=== Begin Enclosure ===

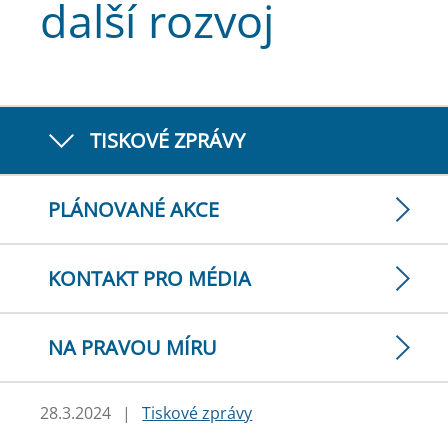
další rozvoj
TISKOVÉ ZPRÁVY
PLÁNOVANÉ AKCE
KONTAKT PRO MÉDIA
NA PRAVOU MÍRU
28.3.2024
|
Tiskové zprávy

=== End Enclosure ===

**TRY IT**
Format the text read from these records as a JSON list of strings, one string per line, leaving out blank lines and the pictures.

**ANSWER SPACE**
[
  "další rozvoj",
  "TISKOVÉ ZPRÁVY",
  "PLÁNOVANÉ AKCE",
  "KONTAKT PRO MÉDIA",
  "NA PRAVOU MÍRU",
  "28.3.2024",
  "|",
  "Tiskové zprávy"
]